Saved entries:
######

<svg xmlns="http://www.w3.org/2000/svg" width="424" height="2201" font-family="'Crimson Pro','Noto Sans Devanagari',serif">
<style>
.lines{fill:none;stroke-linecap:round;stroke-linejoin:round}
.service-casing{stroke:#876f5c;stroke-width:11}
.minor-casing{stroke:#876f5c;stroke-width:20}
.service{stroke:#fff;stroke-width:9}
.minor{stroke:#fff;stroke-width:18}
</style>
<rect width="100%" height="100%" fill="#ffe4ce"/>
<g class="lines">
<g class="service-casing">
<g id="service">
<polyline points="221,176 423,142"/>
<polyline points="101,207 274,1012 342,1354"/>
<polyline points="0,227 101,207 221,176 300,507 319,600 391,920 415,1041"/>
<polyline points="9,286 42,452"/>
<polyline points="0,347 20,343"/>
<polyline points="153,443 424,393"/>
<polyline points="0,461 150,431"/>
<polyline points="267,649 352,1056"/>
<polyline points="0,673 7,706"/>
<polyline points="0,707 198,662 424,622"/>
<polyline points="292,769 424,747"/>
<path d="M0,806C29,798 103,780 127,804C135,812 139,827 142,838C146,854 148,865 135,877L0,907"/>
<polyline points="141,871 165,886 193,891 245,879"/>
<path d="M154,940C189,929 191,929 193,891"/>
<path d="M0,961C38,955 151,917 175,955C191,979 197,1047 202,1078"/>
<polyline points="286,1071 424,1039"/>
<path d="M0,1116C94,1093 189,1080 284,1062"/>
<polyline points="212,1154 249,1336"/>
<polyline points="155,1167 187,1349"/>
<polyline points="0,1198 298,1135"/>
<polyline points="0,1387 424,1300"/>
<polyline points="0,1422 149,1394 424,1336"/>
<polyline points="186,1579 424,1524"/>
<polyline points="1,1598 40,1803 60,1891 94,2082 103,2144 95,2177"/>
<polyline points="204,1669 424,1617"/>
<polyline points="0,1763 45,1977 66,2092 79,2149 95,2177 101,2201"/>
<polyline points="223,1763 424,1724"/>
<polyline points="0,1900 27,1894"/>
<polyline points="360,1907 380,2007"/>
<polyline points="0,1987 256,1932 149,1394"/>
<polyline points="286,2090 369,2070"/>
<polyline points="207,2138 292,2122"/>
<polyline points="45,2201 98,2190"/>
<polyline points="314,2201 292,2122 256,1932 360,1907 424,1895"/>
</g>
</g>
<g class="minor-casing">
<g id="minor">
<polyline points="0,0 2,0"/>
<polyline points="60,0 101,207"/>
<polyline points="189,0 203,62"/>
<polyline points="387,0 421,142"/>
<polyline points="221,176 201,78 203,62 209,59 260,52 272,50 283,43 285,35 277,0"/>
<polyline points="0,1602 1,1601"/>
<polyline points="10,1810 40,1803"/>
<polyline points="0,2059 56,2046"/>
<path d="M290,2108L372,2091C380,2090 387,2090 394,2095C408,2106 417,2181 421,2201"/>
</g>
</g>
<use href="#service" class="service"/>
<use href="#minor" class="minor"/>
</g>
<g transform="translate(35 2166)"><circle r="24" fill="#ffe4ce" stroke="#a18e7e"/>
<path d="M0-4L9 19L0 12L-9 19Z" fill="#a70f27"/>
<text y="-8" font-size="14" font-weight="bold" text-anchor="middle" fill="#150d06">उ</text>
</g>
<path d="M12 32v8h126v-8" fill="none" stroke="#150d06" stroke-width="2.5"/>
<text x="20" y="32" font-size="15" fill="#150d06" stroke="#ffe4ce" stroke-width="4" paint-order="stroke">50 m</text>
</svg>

######

- Problem statement:
What is the number of lines in the records holding "height"? Give the number alone.

- Final answer:
2